The franchise sector has outstripped the rest of the economy, with franchisors growing revenue by 12% last year, according to new research.
PwC’s Franchise Sector Indicator found that the industry had outperformed other types of businesses for the second year in the row.
Individual franchisees also did well, with revenue growth of 7% and a 6% leap in profits.
However, 80% of franchisors said that finding suitable franchisees to run their outlets was the number one challenge.
More than two-thirds said that 30 to 44 was the desirable age for franchisees, although just 42% of current franchisees are in this age bracket.
Around four in ten franchisors increased their marketing spend last year, although 60% admitted that accessing debt finance was a problem.
Expectations for the year ahead are strong, with franchisors reporting an expectation of 13% revenue growth. Forecasts for the following three years are healthy too, with franchisors expecting to boost profit by a total of 50%.

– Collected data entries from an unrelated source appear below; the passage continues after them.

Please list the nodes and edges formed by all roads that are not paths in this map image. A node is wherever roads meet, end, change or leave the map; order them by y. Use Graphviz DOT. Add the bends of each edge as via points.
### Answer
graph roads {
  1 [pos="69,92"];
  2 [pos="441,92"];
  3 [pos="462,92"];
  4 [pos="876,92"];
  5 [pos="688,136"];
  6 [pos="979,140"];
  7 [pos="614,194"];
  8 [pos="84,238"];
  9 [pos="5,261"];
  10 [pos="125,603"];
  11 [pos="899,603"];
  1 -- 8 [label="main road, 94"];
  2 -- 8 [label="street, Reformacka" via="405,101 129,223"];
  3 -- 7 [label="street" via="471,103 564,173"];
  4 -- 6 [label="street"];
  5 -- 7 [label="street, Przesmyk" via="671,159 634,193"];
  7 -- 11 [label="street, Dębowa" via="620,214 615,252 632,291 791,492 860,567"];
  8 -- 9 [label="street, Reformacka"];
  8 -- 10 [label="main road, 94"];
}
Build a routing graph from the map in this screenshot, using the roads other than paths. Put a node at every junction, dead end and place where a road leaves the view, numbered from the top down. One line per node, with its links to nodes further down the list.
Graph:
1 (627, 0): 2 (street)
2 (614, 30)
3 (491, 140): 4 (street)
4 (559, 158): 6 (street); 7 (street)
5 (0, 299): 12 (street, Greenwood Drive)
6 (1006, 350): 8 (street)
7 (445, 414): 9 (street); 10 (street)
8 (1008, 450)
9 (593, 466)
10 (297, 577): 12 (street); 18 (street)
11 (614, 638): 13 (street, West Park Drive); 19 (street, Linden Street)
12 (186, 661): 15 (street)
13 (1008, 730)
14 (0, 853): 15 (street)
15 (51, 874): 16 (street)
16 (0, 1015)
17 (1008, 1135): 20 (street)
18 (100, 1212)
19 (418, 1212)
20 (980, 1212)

Greg Hodson, partner at PwC, says, “Growth in the franchise sector has been nothing short of outstanding. In the past 12 months the sector has proved to anyone who ever doubted it the strength of franchising as a business model.”
“Realistic franchisors told us though, that like any business sector, franchising is not without its challenges.”
“The successful franchises of the future will be those that can turn the challenges into opportunities that they can capitalise on.”
“The franchising brand needs to stand for being a dynamic sector where business savvy individuals can build personal wealth and work in a dynamic team environment.”